Other generative AI models like DALL-E and Stable Diffusion had similar risks, including a tendency toward objectification and sexualization of women and girls and a reinforcement of gender stereotypes, among other concerns. (Requests for comment were not immediately returned.)

Like any new medium on the internet, these generative AI models are also being used to produce pornographic materials. Sites like Hugging Face and Civitai have grown popular not only as resources for finding new image models, but also making it easier to find different models that can be combined with one another to make porn using someone’s (like a celeb’s) likeness. That issue came to a head this week, as 404Media called out Civitai’s capabilities, but the debate as to the responsible party — the community aggregators or the AI models itself — continued on sites like Hacker News in the aftermath.

In the mid-tier of Common Sense’s ratings, were AI chatbots like Google’s Bard (which just yesterday officially opened to teens), ChatGPT, and Toddle AI. The organization warned that bias may occur in these bots as well, particularly for users with “diverse backgrounds and dialects.” They could also produce inaccurate information — or AI hallucinations — and reinforce stereotypes. Common Sense warned that the false information AI produces could shape users’ worldviews and make it even more difficult to separate fact from fiction.

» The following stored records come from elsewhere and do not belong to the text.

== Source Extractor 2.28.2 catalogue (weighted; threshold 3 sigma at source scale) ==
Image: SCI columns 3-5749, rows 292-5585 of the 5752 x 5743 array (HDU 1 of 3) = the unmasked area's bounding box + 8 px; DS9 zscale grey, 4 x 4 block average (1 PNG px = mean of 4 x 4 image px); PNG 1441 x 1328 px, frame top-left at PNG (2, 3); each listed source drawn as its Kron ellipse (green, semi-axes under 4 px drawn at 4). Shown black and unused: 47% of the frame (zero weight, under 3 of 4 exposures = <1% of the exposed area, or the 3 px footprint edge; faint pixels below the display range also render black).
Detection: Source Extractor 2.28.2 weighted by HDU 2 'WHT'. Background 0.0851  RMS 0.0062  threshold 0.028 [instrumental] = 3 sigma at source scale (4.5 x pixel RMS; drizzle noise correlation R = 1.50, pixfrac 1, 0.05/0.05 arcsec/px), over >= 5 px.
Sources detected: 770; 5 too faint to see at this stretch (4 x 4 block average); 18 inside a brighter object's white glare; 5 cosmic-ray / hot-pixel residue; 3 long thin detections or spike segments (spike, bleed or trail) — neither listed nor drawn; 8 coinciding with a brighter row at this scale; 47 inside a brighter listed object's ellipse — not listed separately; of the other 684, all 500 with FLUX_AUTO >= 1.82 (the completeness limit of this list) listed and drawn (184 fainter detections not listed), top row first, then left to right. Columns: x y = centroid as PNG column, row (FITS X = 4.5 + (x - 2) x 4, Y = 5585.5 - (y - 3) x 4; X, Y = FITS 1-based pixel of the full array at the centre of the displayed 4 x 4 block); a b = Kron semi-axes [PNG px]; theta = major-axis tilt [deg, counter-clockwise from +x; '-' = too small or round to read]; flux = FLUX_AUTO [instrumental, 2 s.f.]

The only AI products to receive good reviews were Ello’s AI reading tutor and book delivery service, Khanmingo (from Khan Academy), and Kyron Learning’s AI tutor  — all three being AI products designed for educational purposes. They’re less well-known than others. (And, as some kids may argue, less fun). Still, because the companies designed them with kids’ usage in mind, they tended to use responsible AI practices and focused on fairness, diverse representation, and kid-friendly design considerations. They also were more transparent about their data privacy policies.

Common Sense Media says it will continue to publish ratings and reviews of new AI products on a rolling basis, which it hopes will help to inform not only parents and families, but also lawmakers and regulators.

“Consumers must have access to a clear nutrition label for AI products that could compromise the safety and privacy of all Americans—but especially children and teens,” said James P. Steyer, founder and CEO of Common Sense Media, in a statement. “By learning what the product is, how it works, its ethical risks, limitations, and misuses, lawmakers, educators, and the general public can understand what responsible AI looks like. If the government fails to ‘childproof’ AI, tech companies will take advantage of this unregulated, freewheeling atmosphere at the expense of our data privacy, well-being, and democracy at large,” he added.